Good luck with that pantyhose pursuit, I always cheer myself on.
She greeted me with gusto as I approached her, because that’s the sort of gal she is — always upbeat, efficient, great to work with and super duper pleasant. She told me she liked the outfit, that it was cute and summery looking, blah, blah, blah and other such pleasantries.
Then she squinted a bit, glancing toward the ground. At my feet.
Uh-oh, I thought. I was wearing open-toed shoes and wondered to myself if my toenail polish job was as bad as I had remembered it to be.
Or had I neglected to wear shoes that actually matched?
On some sandal days, I have been guilty of that, having started out with two different shoes on, my explanation being, hey, I couldn’t make up my mind. They both matched my outfit.
Or was I maybe actually wearing fabulous footwear for a change and she was pea green with envy?
No, no and no. Not the case.
“Do you have hose on?” this acquaintance/friend asked me ever so innocently yet with incredulous observation.

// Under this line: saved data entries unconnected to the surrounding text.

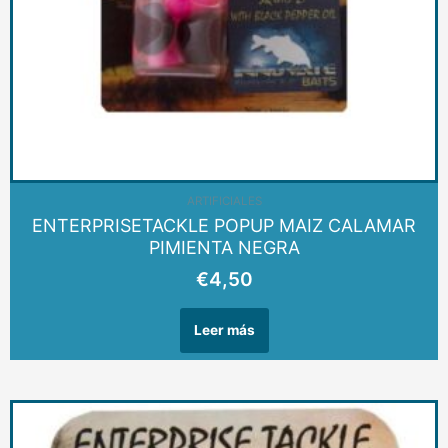
AGOTADO
ARTIFICIALES
ENTERPRISETACKLE POPUP MAIZ CALAMAR
PIMIENTA NEGRA
€
4,50
Leer más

The question caught me off guard a bit, then secretly made me laugh to myself because the way she asked, it was as if hose were some archaic accessory that a woman’s wardrobe of yesteryear would never be without.
But in these modern times of naked legs with dresses and skirts, who needs hose?
I confessed I was wearing hose (my Casper-the-ghost white legs demand it) and I confirmed that, no, they’re not hot or uncomfortable. They’re like socks, there’s just more of them.
And I wouldn’t be caught dead not wearing hose if I were wearing a dress or a skirt, unless, of course, the hemline ended at the ankle.
I’m still an old-school holdout to wearing hose and finding the “suntan” color, not beige or taupe. Suntan.
But I have noticed that teens and women often don’t wear hose, and I think, what’s up with that?
I don’t know that I could ever be that leg liberated but I secretly admire them for their boldness.
Not wearing hose means not having to buy them and figuring out what’s the right size to get. Some of those height-and-weight chart guidelines on the package are convicting.
Ever lie to yourself about your weight when it’s just you making the hose purchase?
It might be easier to shop for some figure-forgiving, extra long skirts.